Input data
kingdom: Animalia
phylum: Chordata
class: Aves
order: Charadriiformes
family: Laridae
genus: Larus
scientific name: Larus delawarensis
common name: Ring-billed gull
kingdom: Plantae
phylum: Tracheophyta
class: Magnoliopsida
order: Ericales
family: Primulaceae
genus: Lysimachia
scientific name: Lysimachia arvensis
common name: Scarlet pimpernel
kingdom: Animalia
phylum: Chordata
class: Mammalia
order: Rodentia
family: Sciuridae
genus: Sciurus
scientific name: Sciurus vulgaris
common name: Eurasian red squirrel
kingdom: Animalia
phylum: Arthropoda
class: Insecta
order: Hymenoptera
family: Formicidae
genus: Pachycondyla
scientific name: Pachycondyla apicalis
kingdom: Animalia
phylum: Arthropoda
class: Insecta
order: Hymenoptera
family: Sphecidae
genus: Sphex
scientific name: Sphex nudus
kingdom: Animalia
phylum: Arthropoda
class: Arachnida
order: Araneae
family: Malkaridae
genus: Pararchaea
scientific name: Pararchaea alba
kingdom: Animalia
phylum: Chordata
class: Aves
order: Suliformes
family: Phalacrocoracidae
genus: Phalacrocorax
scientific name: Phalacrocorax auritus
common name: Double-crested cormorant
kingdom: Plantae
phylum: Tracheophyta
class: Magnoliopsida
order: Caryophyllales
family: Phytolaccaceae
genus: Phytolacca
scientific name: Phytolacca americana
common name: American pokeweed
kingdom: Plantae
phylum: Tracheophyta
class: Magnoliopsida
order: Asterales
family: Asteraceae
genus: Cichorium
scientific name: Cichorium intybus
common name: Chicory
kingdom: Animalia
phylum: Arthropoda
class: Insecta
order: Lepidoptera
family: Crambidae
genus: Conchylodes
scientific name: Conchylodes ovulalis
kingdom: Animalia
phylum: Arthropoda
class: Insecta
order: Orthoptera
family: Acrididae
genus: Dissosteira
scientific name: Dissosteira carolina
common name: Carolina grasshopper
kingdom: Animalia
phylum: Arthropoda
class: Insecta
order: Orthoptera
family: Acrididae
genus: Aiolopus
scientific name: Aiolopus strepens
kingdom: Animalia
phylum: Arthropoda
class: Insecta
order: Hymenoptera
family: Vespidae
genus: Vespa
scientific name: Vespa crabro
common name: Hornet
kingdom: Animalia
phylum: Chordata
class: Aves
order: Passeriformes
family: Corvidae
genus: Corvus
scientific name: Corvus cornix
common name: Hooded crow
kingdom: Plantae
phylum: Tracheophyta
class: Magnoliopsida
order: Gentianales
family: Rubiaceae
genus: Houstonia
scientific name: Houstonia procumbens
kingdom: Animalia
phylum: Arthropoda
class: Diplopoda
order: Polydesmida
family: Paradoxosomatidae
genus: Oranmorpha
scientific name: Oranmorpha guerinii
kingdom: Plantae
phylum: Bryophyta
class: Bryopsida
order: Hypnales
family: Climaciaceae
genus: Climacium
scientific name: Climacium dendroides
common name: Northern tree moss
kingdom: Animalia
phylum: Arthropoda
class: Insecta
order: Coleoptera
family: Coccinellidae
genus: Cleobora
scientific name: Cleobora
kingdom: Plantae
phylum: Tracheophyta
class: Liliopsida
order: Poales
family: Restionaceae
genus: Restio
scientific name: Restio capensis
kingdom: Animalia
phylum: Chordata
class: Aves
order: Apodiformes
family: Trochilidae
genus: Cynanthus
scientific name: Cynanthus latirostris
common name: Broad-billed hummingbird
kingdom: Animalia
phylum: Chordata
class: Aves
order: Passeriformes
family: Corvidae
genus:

Goal
Output every line of all the entries above verbatim and in their original order.

Result
kingdom: Animalia
phylum: Chordata
class: Aves
order: Charadriiformes
family: Laridae
genus: Larus
scientific name: Larus delawarensis
common name: Ring-billed gull
kingdom: Plantae
phylum: Tracheophyta
class: Magnoliopsida
order: Ericales
family: Primulaceae
genus: Lysimachia
scientific name: Lysimachia arvensis
common name: Scarlet pimpernel
kingdom: Animalia
phylum: Chordata
class: Mammalia
order: Rodentia
family: Sciuridae
genus: Sciurus
scientific name: Sciurus vulgaris
common name: Eurasian red squirrel
kingdom: Animalia
phylum: Arthropoda
class: Insecta
order: Hymenoptera
family: Formicidae
genus: Pachycondyla
scientific name: Pachycondyla apicalis
kingdom: Animalia
phylum: Arthropoda
class: Insecta
order: Hymenoptera
family: Sphecidae
genus: Sphex
scientific name: Sphex nudus
kingdom: Animalia
phylum: Arthropoda
class: Arachnida
order: Araneae
family: Malkaridae
genus: Pararchaea
scientific name: Pararchaea alba
kingdom: Animalia
phylum: Chordata
class: Aves
order: Suliformes
family: Phalacrocoracidae
genus: Phalacrocorax
scientific name: Phalacrocorax auritus
common name: Double-crested cormorant
kingdom: Plantae
phylum: Tracheophyta
class: Magnoliopsida
order: Caryophyllales
family: Phytolaccaceae
genus: Phytolacca
scientific name: Phytolacca americana
common name: American pokeweed
kingdom: Plantae
phylum: Tracheophyta
class: Magnoliopsida
order: Asterales
family: Asteraceae
genus: Cichorium
scientific name: Cichorium intybus
common name: Chicory
kingdom: Animalia
phylum: Arthropoda
class: Insecta
order: Lepidoptera
family: Crambidae
genus: Conchylodes
scientific name: Conchylodes ovulalis
kingdom: Animalia
phylum: Arthropoda
class: Insecta
order: Orthoptera
family: Acrididae
genus: Dissosteira
scientific name: Dissosteira carolina
common name: Carolina grasshopper
kingdom: Animalia
phylum: Arthropoda
class: Insecta
order: Orthoptera
family: Acrididae
genus: Aiolopus
scientific name: Aiolopus strepens
kingdom: Animalia
phylum: Arthropoda
class: Insecta
order: Hymenoptera
family: Vespidae
genus: Vespa
scientific name: Vespa crabro
common name: Hornet
kingdom: Animalia
phylum: Chordata
class: Aves
order: Passeriformes
family: Corvidae
genus: Corvus
scientific name: Corvus cornix
common name: Hooded crow
kingdom: Plantae
phylum: Tracheophyta
class: Magnoliopsida
order: Gentianales
family: Rubiaceae
genus: Houstonia
scientific name: Houstonia procumbens
kingdom: Animalia
phylum: Arthropoda
class: Diplopoda
order: Polydesmida
family: Paradoxosomatidae
genus: Oranmorpha
scientific name: Oranmorpha guerinii
kingdom: Plantae
phylum: Bryophyta
class: Bryopsida
order: Hypnales
family: Climaciaceae
genus: Climacium
scientific name: Climacium dendroides
common name: Northern tree moss
kingdom: Animalia
phylum: Arthropoda
class: Insecta
order: Coleoptera
family: Coccinellidae
genus: Cleobora
scientific name: Cleobora
kingdom: Plantae
phylum: Tracheophyta
class: Liliopsida
order: Poales
family: Restionaceae
genus: Restio
scientific name: Restio capensis
kingdom: Animalia
phylum: Chordata
class: Aves
order: Apodiformes
family: Trochilidae
genus: Cynanthus
scientific name: Cynanthus latirostris
common name: Broad-billed hummingbird
kingdom: Animalia
phylum: Chordata
class: Aves
order: Passeriformes
family: Corvidae
genus:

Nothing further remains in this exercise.